1024 Names reflects the artist’s twin fascinations — the nature of religious content, and the dynamic digital world. Veeraraghavan’s creations are thus filled with images of religious, personal or universal significance, which are repeated, fragmented, layered and melded in a range of mediums.
The theme of densely placed mirrors recurs through the show. In Leela, strings of lights of the kind used in pujas and festivals are placed like they’re the roots of a banyan tree, while the mirrors refract and enlarge the image.
In the next piece, Spectrum, a series of crushed
cloth is placed in a frame, in a seemingly haphazard manner. The palette of colours was chosen from the Web, to imply a
range of ‘mood’ variations, found through keyword searches in a cloud-sourced public library.

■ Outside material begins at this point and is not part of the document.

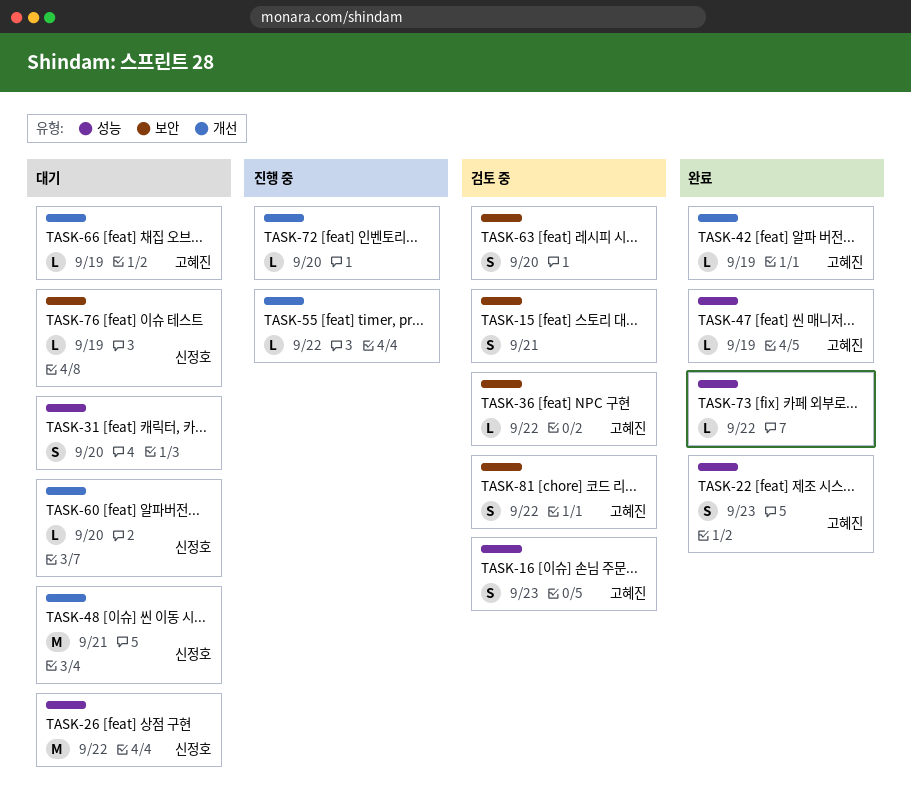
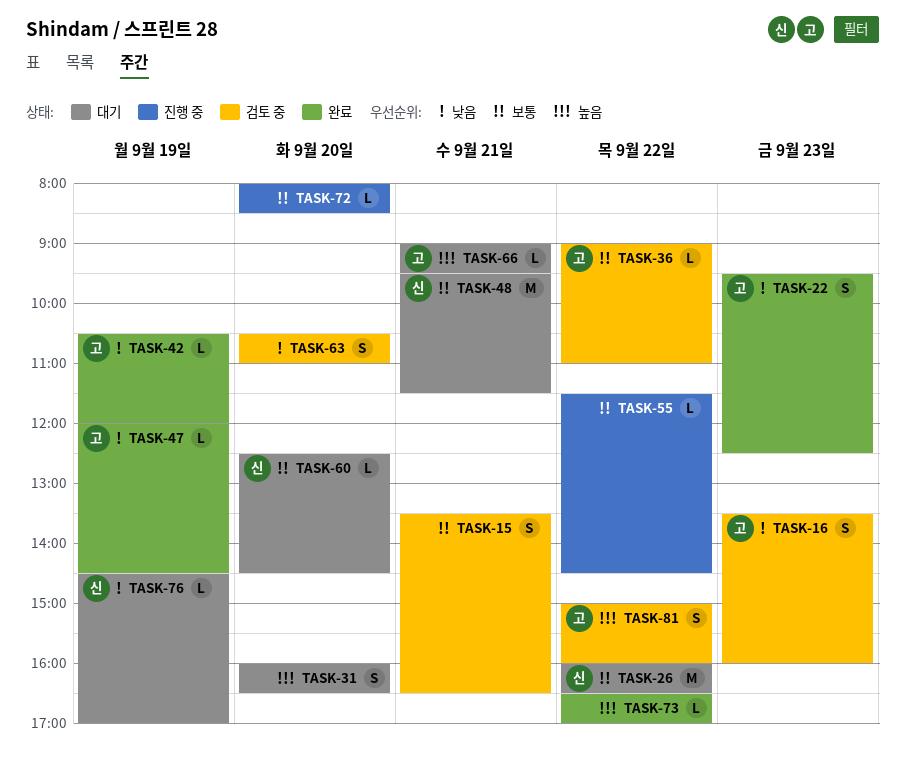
TASK-66, day: Sep 19 -> Sep 21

The artist uses the same materials in Bhava, with striking printed images, again drawn from the Web, compacted together in frames. Monolith places images and patterns from disparate cultures in organic mash-ups. In effect, Japanese kimono prints are forcibly interwoven with Art Deco wallpaper, Indian floral and Islamic abstractions.
In Homeland, Veeraraghavan picks on a tent, thickly overlaid with images and visuals depicting his personal obsessions. “Esoteric Buddhist images, poster art, intricate floral paintings and pornography collide and overlap in an achingly vulnerable image of fragility,” describes Jayadev.
By contrast, Daybreak presents another image, as a laser cut, again dizzyingly over-rendered with images and prints, but this time bereft of colour. The effect is overwhelmingly one of loneliness.
Stardust offers a direct representation of the artist’s notions of “the breaking and remaking of meaning”, as the image of a mature tree with roots and branches is shown as a shattered mirror. The piece is laid on top of Infinite Disposition, a wallpaper composed entirely out of unique scans of graph paper.
1024 Names might well be the most perfected expression yet of Veeraraghavan’s practice, of over two decades of documenting his self-explorations.